## Exercise input

*****

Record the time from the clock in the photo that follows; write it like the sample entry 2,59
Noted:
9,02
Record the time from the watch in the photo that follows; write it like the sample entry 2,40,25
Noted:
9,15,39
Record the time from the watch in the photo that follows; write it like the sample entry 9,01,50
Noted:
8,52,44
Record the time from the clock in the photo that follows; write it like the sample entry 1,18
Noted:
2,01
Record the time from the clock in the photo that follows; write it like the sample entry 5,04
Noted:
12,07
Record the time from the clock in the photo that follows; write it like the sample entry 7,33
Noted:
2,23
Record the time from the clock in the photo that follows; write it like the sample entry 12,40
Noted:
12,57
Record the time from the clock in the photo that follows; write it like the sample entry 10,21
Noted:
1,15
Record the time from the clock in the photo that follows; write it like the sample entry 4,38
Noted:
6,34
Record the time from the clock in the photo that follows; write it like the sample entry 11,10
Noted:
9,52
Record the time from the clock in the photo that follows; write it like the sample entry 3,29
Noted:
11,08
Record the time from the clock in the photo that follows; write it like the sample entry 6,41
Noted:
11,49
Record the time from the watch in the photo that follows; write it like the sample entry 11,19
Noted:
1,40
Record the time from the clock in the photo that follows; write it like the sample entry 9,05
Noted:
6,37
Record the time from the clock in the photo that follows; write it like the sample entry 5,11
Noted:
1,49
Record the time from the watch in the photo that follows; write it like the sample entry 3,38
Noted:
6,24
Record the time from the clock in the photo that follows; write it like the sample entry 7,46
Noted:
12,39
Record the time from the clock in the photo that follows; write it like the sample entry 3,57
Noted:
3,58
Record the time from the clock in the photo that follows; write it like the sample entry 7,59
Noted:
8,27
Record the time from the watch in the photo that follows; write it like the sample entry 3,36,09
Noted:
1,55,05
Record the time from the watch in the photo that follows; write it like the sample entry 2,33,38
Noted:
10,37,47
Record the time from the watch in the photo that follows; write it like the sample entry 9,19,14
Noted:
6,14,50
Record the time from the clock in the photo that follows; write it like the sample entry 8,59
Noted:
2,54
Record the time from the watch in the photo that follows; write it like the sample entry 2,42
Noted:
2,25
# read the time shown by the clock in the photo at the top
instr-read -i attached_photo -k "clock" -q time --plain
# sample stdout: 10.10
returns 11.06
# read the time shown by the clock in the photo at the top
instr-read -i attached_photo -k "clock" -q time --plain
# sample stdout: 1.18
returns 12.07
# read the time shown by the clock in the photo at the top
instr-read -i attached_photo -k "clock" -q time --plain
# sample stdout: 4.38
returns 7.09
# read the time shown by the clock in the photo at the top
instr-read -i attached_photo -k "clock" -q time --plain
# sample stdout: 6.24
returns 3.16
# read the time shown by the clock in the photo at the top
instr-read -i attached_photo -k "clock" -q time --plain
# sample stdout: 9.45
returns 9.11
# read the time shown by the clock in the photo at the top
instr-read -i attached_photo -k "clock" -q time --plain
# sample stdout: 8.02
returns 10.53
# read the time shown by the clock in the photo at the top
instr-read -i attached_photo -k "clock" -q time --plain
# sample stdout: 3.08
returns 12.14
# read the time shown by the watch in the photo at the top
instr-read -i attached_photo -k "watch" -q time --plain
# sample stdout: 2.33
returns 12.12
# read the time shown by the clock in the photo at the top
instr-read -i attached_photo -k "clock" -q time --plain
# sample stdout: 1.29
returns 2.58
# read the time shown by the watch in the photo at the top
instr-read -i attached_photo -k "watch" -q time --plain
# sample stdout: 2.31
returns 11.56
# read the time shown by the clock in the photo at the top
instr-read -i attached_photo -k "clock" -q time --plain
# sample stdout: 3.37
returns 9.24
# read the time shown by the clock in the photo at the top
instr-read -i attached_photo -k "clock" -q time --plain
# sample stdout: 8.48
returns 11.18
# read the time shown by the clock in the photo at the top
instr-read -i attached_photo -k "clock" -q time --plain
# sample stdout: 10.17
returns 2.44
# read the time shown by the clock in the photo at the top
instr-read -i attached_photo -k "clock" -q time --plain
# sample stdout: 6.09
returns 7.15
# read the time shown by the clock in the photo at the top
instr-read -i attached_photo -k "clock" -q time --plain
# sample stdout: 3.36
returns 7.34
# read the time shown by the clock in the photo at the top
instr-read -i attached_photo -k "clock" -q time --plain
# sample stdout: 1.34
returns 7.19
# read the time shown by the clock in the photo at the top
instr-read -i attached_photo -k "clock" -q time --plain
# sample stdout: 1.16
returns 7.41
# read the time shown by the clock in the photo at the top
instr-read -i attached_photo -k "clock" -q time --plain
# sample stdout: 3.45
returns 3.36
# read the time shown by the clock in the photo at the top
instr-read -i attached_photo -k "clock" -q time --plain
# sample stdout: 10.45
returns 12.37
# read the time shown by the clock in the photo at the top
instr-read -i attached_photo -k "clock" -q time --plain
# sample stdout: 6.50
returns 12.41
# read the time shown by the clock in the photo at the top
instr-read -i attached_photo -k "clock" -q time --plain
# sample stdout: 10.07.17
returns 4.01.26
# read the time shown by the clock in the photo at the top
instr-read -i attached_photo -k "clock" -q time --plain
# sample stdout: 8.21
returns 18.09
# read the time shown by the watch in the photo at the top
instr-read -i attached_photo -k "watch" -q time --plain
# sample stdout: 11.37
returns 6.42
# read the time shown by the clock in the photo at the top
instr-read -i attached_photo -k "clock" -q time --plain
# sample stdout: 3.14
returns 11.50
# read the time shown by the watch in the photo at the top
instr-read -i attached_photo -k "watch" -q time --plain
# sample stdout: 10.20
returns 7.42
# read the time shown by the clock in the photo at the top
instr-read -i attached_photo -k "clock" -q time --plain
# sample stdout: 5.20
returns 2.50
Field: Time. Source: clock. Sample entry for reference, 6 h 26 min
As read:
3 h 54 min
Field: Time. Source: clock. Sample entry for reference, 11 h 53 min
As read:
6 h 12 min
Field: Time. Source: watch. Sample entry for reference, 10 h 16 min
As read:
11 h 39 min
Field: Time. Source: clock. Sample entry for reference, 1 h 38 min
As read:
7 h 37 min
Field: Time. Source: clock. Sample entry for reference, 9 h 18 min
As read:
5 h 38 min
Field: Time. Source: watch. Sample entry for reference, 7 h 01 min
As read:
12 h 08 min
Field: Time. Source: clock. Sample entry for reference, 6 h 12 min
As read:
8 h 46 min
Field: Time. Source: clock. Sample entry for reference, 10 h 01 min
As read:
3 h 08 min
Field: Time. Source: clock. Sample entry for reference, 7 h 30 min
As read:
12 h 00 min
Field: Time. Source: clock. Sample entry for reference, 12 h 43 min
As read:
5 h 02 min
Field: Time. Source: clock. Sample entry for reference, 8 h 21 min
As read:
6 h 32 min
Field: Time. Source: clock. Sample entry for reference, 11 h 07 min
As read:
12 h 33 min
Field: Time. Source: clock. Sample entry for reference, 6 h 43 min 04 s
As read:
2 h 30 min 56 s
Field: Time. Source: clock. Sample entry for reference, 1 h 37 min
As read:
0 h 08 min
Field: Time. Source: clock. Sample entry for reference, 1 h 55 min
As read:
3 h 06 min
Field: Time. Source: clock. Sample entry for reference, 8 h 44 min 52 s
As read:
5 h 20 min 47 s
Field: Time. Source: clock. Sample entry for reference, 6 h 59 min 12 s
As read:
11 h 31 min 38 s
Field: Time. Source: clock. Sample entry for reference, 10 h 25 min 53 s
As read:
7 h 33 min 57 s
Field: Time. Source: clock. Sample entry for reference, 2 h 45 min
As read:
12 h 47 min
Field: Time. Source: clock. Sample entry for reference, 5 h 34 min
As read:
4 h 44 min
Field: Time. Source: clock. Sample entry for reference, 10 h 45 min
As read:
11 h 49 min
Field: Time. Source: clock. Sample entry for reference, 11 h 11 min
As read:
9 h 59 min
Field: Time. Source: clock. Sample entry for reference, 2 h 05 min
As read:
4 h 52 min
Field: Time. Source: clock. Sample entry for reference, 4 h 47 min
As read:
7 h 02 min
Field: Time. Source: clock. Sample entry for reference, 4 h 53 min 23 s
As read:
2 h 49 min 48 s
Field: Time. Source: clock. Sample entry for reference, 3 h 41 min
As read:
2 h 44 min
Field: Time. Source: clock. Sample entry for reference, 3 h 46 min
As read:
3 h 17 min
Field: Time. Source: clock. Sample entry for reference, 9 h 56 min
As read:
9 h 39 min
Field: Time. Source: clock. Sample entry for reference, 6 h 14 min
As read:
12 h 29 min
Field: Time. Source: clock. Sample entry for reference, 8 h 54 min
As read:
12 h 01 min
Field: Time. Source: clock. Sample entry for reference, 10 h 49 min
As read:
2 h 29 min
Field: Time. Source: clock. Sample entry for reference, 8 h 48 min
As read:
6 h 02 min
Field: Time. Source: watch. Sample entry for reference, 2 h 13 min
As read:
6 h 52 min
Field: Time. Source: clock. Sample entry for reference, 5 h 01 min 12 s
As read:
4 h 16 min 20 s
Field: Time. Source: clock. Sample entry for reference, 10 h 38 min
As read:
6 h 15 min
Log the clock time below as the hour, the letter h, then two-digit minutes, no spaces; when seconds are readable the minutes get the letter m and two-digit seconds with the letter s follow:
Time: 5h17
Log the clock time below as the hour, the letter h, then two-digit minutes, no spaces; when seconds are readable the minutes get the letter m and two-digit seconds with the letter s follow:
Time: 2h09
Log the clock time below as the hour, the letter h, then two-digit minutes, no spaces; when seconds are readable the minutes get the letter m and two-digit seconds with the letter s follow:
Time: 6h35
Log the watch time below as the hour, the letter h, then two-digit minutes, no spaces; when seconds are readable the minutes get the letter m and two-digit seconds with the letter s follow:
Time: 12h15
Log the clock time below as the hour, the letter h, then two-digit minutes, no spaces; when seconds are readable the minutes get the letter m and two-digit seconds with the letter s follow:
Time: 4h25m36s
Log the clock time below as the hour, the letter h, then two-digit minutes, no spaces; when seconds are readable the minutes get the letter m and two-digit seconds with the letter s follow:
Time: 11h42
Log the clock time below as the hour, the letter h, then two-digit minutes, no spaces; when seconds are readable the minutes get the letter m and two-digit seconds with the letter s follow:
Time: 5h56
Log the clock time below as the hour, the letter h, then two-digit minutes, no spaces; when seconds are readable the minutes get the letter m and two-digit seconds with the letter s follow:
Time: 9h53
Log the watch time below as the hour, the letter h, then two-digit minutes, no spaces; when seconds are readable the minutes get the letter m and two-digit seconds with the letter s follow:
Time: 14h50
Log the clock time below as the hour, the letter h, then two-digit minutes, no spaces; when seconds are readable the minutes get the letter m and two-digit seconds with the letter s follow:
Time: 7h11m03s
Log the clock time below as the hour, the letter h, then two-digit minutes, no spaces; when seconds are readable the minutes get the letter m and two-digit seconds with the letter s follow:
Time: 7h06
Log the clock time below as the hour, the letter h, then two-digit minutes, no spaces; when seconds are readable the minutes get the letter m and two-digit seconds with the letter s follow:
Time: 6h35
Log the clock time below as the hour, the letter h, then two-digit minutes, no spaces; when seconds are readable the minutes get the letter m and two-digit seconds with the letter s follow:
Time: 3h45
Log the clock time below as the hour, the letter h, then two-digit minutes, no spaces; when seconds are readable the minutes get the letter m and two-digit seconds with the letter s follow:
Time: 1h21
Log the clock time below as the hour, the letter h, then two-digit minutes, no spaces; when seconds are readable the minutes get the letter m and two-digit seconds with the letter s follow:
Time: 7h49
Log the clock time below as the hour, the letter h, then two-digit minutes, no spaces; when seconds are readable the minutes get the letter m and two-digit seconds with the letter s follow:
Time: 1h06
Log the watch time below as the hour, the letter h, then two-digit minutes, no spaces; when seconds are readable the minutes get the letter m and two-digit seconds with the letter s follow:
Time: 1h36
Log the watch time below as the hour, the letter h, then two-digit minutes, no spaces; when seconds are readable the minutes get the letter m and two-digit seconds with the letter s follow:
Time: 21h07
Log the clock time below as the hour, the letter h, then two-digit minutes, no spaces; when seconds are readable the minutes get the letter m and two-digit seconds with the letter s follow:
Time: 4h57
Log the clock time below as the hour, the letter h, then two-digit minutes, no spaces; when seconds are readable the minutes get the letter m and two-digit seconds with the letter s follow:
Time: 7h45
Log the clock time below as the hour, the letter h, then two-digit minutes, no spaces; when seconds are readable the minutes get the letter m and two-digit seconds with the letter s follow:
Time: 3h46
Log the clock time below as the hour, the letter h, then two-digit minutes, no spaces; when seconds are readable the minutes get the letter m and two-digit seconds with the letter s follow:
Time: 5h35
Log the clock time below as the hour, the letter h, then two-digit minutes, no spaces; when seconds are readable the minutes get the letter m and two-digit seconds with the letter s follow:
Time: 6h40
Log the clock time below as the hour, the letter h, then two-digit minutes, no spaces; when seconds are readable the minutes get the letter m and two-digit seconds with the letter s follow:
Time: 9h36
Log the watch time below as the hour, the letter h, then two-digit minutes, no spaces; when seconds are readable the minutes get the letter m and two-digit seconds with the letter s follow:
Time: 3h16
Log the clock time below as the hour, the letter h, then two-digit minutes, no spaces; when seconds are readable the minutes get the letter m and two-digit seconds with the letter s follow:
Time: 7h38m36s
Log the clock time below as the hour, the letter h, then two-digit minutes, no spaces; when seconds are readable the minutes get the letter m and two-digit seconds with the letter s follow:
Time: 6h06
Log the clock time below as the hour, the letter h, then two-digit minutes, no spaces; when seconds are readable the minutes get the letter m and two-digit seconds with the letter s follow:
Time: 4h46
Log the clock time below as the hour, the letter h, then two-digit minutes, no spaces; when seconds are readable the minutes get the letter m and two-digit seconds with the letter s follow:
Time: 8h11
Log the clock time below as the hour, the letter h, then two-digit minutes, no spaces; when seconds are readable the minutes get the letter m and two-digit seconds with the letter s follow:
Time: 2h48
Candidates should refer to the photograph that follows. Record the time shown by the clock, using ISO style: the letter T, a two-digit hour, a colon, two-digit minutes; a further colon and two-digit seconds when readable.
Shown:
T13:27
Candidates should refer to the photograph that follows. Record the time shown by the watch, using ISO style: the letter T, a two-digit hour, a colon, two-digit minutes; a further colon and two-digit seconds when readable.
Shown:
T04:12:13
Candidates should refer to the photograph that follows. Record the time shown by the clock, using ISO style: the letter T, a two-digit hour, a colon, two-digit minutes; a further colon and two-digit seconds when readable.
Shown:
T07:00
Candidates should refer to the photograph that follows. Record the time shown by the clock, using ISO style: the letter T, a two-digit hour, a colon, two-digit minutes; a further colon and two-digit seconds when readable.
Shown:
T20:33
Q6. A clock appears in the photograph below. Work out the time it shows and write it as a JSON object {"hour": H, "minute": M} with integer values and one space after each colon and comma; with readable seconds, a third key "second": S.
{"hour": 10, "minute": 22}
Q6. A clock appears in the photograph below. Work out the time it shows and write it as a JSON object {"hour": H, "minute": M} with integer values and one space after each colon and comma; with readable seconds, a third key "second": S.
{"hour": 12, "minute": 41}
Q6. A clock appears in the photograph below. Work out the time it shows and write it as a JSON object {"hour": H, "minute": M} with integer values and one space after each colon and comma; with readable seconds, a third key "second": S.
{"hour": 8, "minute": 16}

*****

## Your objective
Copy out the stretch of records from the line containing "sample entry 2,42" through the line containing "returns 2.58", both included, exactly as they appear.

## Exercise response
Record the time from the watch in the photo that follows; write it like the sample entry 2,42
Noted:
2,25
# read the time shown by the clock in the photo at the top
instr-read -i attached_photo -k "clock" -q time --plain
# sample stdout: 10.10
returns 11.06
# read the time shown by the clock in the photo at the top
instr-read -i attached_photo -k "clock" -q time --plain
# sample stdout: 1.18
returns 12.07
# read the time shown by the clock in the photo at the top
instr-read -i attached_photo -k "clock" -q time --plain
# sample stdout: 4.38
returns 7.09
# read the time shown by the clock in the photo at the top
instr-read -i attached_photo -k "clock" -q time --plain
# sample stdout: 6.24
returns 3.16
# read the time shown by the clock in the photo at the top
instr-read -i attached_photo -k "clock" -q time --plain
# sample stdout: 9.45
returns 9.11
# read the time shown by the clock in the photo at the top
instr-read -i attached_photo -k "clock" -q time --plain
# sample stdout: 8.02
returns 10.53
# read the time shown by the clock in the photo at the top
instr-read -i attached_photo -k "clock" -q time --plain
# sample stdout: 3.08
returns 12.14
# read the time shown by the watch in the photo at the top
instr-read -i attached_photo -k "watch" -q time --plain
# sample stdout: 2.33
returns 12.12
# read the time shown by the clock in the photo at the top
instr-read -i attached_photo -k "clock" -q time --plain
# sample stdout: 1.29
returns 2.58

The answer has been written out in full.